Line also became a major component in sculpture, most particularly in the mobiles of Alexander Calder. In these works, pieces of colored metal, wood, or tin were suspended from extended pieces of wire (which actually resembled and functioned as three-dimensional ''lines''). These twisted, dipped, swooped, and turned to create movement patterns that were linearly defined, and which could be described as drawings in space and into time.
Miro, in his paintings, used line as though it were wire or string playing games with and against bright colors and abstracted forms. And this device, toned down and made more interior and melancholy by Arshile Gorky, also lay at the heart of the paintings of some of the Abstract-Expressionists, most particularly Rothko (in his early phase), Baziotes, Gottlieb, and Motherwell. But it was Pollock who took line most to heart, and who used it most effectively to create his dense and linearly constructed ''drip'' paintings.
Line is an active thing. It can move with the speed and force of a hammerblow , and have the impact of a two-car collision (Kline).

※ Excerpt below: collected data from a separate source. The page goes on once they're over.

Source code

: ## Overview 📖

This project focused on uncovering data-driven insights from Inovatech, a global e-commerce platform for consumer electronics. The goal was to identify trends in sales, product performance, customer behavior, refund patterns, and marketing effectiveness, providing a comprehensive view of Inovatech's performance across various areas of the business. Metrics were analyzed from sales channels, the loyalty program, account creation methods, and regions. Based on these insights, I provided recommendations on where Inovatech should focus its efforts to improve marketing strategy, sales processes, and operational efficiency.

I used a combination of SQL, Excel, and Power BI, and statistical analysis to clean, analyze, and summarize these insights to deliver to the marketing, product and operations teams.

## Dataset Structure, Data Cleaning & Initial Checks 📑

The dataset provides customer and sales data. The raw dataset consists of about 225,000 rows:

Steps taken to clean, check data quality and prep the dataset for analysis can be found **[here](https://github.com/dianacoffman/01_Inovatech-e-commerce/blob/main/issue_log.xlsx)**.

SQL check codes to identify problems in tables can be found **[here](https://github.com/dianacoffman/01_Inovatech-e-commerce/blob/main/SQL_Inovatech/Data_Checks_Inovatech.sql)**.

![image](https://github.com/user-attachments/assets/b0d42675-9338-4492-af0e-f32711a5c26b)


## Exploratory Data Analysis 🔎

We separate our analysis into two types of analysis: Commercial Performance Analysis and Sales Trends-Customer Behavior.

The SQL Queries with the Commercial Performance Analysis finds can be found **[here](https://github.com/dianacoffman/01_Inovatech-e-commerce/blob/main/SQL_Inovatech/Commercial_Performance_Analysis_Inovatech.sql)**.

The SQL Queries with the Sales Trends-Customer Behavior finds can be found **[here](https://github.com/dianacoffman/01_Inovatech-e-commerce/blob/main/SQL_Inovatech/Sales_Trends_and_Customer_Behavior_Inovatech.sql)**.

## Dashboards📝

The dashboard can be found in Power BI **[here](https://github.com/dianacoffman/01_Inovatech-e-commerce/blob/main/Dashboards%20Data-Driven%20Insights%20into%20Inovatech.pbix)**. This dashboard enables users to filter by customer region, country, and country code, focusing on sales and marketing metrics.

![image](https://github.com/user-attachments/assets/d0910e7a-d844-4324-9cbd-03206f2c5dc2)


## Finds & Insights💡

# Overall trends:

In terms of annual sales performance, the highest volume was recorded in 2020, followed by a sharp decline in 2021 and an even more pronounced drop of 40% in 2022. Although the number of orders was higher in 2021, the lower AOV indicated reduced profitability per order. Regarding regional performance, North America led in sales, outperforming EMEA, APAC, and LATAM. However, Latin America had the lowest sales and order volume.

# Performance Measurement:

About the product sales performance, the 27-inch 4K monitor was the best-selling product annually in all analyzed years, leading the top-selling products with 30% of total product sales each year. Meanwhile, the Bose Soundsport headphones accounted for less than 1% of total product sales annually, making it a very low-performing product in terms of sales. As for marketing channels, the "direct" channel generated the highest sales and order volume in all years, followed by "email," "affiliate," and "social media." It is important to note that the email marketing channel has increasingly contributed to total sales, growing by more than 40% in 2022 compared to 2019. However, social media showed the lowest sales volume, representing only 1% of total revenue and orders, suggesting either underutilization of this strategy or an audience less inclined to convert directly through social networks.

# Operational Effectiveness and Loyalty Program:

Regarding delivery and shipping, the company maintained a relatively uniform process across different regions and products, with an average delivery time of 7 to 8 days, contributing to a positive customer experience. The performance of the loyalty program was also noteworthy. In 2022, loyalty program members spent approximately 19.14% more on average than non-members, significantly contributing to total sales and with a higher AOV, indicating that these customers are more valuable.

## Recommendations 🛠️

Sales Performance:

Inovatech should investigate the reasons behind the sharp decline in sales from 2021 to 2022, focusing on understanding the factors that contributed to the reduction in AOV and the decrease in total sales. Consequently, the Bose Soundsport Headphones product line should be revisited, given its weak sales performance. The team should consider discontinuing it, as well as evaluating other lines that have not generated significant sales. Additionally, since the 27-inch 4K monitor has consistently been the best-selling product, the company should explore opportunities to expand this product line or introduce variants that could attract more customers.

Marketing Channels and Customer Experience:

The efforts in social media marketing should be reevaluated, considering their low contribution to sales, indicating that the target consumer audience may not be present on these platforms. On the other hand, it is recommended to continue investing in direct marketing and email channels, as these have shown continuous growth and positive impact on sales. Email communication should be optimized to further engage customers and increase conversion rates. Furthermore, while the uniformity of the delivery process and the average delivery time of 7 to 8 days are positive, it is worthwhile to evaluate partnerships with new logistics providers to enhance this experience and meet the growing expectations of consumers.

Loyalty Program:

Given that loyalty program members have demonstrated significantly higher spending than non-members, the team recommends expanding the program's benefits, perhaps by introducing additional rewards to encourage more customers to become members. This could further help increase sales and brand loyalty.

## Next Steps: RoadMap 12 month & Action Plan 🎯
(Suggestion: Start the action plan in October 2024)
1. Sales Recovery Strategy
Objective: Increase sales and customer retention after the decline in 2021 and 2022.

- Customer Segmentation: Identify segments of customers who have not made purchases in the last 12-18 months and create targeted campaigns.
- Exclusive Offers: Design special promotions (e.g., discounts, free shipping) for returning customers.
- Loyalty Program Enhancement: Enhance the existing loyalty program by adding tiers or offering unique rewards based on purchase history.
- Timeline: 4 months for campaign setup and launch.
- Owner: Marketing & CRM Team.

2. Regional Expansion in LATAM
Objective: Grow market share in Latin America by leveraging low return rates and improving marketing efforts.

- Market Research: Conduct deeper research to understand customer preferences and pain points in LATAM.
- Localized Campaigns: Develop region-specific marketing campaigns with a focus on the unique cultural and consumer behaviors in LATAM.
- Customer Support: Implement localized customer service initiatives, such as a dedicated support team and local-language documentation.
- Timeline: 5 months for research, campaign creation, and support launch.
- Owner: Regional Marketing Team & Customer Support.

Or it can move with the darting, incisive dash of a hummingbird (Klee); the sudden swoop of a swallow (Lautrec); the thundering crash of Niagara Falls (Picasso); the subtle mysteriousness of a firefly (Graves); the lyrical grace of a butterfly (Matisse); or the inexorableness of a bullet seeking its target (Bacon).
But that is only the merest indication of what line can do, for it is as responsive and flexible as human sensibility.
No one in this century understood that better, or devoted more time to examining the almost infinite creative usages to which line can be put, than Saul Steinberg. One could almost say that he was obsessed with line and absolutely determined to probe into all its mysteries and possibilities in order to make it do things no one else had ever thought of making it do before.
Steinberg is the twentieth-century virtuoso of line, its champion and its prophet. In his hands, line creates outlandish people, cities, animals, and events with a few squiggles, dashes, or zigzags. It tells marvelous stories and makes outrageous visual puns; indicates differences in character through a choice of line; and creates wild pictorial landscapes, documents, and evidences of private musings by means of elegant Victorian curlicues, fake handwriting, fingerprints, and childlike scrawls. In one drawing, for instance, the speech of a young woman creates a flowerlike shape, while that of an older and rather pompous man becomes a solidly geometric structure. And in another drawing, the music of Verdi is represented as a flowery and linearly elegant script.
Steinberg is always full of surprises. Just when we think he has exhausted line's expressive possibilities, he comes up with a new device or a new application for an old one. Thus, between 1969 and 1971, he created a few huge ( 7 to 8 feet wide) panoramic views that incorporated literally dozens of linear devices he had invented over the years - plus a few well-placed rubber-stamp imprints. And he also found the time during those years to produce several remarkably clever tongue-in-cheek takeoffs on cubist still lifes.
Above all, Steinberg has always been very much his own man. He belongs to no movement or ''ism,'' owes very little if anything to any other artist (the one exception being Paul Klee), and subscribes to no artistic doctrine except creative watchfulness and imagination. His drawings look comfortable in both museums and magazines, and he himself straddles the worlds of cartooning and art with an ease not seen since the days of Daumier and Grosz. In short, Saul Steinberg is a wonder, and if his art isn't as ''pure'' as some might wish, it still is art in a very special and delightful way.